Portal da Propaganda www.portaldapropaganda.comA Coca-Cola Brasil, por meio do Instituto Coca-Cola Brasil, prepara-se para realizar a primeira Semana Otimismo que Transforma, ação onde, a cada produto vendido entre 18 e 24 de maio, 2,3 centavos serão revertidos a investimentos da entidade em projetos socioambientais.
A estratégia é realizada pelo segundo ano consecutivo, sendo que em 2007 era intitulada “Cada gota vale a pena”. Apesar do valor – que será retirado da comercialização de todos os produtos do portfolio da empresa no País, incluindo as marcas Mais, Del Valle e Matte Leão – parecer mínimo, o mesmo montante deu origem, no ano passado, a cerca de R$ 4 milhões, empregados em projetos como o “Reciclou, ganhou”, que apóia cooperativas de reciclagem; e o Programa de Valorização do Jovem, que combate a evasão escolar.
“Este ano nós ligamos o evento ao signo do otimismo, empregado mundialmente pela marca e sempre com grande presença no Brasil. O consumidor não paga nada a mais para participar e sabe que está ajudando diversas instituições”, conceitua Marco Simões, diretor-superintendente do Instituto Coca-Cola e diretor de comunicação da Coca-Cola Brasil.
O projeto será divulgado por meio de diversas parcerias, com a participação de empresas como Carrefour, CBD (do Grupo Pão de Açúcar), Wal Mart Brasil, Esso, Texaco, TAM, McDonald’s, Cinemark, Casa do Pão de Queijo e Subway.

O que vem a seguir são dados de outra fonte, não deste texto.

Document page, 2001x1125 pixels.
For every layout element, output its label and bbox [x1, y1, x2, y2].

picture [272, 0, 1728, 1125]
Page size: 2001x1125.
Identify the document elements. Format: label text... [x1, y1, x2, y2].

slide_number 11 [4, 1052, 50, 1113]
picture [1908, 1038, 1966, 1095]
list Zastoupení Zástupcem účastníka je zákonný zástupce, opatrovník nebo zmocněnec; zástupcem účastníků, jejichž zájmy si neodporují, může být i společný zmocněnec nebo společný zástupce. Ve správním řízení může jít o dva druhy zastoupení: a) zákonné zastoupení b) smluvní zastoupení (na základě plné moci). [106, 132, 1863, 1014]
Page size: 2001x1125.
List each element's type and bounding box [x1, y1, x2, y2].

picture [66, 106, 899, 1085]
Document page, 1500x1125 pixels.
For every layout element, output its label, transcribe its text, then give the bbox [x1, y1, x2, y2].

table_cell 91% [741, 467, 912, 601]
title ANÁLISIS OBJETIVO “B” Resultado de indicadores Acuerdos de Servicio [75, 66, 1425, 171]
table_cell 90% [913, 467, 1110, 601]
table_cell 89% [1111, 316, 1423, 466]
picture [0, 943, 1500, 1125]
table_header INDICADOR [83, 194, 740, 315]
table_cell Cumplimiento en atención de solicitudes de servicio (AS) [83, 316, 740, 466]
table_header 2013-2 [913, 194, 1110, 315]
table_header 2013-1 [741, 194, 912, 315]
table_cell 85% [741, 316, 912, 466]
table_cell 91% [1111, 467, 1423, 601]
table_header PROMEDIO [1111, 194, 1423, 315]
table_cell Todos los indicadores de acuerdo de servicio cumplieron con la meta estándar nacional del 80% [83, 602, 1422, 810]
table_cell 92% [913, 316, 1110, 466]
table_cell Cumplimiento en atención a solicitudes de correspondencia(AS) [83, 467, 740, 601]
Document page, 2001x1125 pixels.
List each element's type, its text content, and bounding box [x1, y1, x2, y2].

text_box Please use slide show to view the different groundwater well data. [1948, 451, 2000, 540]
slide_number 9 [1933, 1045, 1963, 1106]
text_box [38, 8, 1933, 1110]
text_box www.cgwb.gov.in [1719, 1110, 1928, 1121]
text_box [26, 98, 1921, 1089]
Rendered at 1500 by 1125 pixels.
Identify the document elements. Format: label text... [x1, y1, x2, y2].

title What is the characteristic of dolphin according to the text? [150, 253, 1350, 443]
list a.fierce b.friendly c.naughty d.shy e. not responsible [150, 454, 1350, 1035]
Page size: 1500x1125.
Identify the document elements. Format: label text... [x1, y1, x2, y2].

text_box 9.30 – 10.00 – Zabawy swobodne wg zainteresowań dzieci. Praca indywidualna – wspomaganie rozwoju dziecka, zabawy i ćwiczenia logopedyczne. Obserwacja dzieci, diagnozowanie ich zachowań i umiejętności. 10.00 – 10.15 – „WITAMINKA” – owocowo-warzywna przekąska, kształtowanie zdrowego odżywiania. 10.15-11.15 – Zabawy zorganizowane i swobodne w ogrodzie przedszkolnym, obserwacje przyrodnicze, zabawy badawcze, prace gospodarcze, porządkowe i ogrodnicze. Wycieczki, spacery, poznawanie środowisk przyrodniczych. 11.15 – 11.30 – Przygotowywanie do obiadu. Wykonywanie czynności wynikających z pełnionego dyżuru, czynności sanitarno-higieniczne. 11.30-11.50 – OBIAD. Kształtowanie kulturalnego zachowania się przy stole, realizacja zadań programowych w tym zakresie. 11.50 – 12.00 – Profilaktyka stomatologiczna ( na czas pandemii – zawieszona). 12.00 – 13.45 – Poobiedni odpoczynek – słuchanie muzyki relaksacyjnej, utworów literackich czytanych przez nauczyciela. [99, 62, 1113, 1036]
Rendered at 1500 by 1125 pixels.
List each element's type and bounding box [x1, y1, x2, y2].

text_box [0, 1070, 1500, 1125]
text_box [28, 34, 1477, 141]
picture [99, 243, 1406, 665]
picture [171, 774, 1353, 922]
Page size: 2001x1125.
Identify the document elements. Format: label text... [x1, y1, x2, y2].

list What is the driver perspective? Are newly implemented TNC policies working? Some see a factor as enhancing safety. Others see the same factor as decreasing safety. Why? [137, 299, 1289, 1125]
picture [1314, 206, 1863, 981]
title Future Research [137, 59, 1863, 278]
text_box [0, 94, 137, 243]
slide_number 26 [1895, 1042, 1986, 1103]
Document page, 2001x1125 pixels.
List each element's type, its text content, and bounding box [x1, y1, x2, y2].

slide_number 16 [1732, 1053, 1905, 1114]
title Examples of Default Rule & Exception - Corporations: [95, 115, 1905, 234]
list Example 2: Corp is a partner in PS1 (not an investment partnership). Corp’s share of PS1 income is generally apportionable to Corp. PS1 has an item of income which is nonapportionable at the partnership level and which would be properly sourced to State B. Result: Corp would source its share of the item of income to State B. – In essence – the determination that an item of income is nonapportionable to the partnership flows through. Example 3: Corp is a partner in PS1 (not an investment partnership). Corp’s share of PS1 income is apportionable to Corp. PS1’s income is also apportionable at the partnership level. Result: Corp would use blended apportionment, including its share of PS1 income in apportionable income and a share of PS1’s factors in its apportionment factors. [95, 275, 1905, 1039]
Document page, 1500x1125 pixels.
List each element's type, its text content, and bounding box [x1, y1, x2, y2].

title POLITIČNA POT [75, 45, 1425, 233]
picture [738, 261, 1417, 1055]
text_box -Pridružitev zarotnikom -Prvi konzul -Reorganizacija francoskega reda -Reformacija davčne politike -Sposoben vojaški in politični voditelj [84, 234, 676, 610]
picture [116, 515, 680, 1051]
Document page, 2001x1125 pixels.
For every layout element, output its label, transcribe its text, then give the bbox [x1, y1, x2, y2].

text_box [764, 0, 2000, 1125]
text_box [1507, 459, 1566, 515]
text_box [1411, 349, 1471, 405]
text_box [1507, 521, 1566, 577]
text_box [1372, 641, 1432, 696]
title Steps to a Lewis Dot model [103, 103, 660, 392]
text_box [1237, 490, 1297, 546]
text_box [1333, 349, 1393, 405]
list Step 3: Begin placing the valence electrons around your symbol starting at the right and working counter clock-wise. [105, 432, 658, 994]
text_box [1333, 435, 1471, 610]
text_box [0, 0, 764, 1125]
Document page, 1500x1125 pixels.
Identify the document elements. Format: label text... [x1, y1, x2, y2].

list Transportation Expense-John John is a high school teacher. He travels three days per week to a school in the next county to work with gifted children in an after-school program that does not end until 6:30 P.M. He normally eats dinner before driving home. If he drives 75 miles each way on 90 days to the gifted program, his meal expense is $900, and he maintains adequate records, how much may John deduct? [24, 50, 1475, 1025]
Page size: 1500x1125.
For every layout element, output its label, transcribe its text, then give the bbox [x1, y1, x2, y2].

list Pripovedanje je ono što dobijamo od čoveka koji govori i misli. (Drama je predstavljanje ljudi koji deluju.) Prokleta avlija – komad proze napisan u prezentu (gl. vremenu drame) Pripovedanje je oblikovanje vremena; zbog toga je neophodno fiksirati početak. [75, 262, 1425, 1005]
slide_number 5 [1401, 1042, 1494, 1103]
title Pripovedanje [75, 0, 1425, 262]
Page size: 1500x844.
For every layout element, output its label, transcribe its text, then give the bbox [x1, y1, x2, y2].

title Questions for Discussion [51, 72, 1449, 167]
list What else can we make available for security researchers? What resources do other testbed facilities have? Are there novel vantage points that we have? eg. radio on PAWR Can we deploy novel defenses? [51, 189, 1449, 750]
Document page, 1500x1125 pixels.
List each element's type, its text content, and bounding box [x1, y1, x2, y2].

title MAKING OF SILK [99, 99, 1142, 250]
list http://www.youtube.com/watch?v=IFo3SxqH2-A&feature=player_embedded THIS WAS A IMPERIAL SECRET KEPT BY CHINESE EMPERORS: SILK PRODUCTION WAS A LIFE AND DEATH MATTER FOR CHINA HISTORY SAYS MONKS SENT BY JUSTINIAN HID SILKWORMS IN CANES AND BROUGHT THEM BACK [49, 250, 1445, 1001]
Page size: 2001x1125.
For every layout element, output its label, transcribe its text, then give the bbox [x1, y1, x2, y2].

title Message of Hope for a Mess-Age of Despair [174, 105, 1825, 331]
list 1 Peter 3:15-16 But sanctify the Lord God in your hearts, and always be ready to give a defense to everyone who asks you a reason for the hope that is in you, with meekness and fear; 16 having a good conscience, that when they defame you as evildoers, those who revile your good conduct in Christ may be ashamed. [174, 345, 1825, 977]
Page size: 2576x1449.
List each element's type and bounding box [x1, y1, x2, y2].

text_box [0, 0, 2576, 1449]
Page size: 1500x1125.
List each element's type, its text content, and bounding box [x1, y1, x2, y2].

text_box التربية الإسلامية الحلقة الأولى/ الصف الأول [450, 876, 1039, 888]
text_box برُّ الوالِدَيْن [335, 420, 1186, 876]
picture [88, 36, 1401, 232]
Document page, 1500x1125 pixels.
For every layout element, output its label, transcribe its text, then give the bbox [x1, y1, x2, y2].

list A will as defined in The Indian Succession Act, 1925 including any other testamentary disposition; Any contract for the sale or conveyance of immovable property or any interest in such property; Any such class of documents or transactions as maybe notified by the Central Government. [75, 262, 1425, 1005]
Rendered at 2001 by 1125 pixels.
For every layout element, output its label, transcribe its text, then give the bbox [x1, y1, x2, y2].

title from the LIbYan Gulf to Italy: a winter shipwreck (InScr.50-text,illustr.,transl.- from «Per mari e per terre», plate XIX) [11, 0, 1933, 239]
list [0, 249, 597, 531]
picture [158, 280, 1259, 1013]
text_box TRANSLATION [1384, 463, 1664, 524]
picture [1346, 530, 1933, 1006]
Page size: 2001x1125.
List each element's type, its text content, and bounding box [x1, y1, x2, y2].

Além disso, uma campanha criada pela Ogilvy & Mather Brasil será veiculada nacionalmente, compreendendo comerciais, spots, anúncios, merchandising e mídia on-line – contendo banners, ações virais e um hotsite dentro do www.institutococacolabrasil.org.br.
As peças chamam a atenção para a ligação que o consumidor que participa da Semana Otimismo que Transforma tem com o auxílio às instituições ligadas às causas sociais e ambientais. “Acho que o Brasil precisava buscar um pouco deste otimismo perdido de uns anos para cá, e é isso que procuramos empregar nesta campanha”, enfatiza Sérgio Amado, presidente da Ogilvy & Mather Brasil, advertindo: “Uma empresa que não se preocupa hoje com a questão da sustentabilidade, com o meio ambiente e com o ser humano não deverá sobreviver por muito tempo”.
Por ter um cunho social, a compra de mídia foi negociada a valores especiais pela agência, que também realizou o trabalho pensando na necessidade de custos baixos. “Vamos até telefonar e enviar cartas de agradecimento aos veículos, que nos deram condições para que uma campanha fosse tão amplamente divulgada”, promete Amado. Quanto aos investimentos da Coca-Cola para a causa, Simões faz questão de explicar. “A verba para a divulgação de uma ação como esta não pode, por política da empresa, ultrapassar um terço do que pretendemos arrecadar para o Instituto Coca-Cola. Até porque, caso investíssemos mais na campanha do que iremos repassar à causa, nada faria sentido”, destaca o executivo.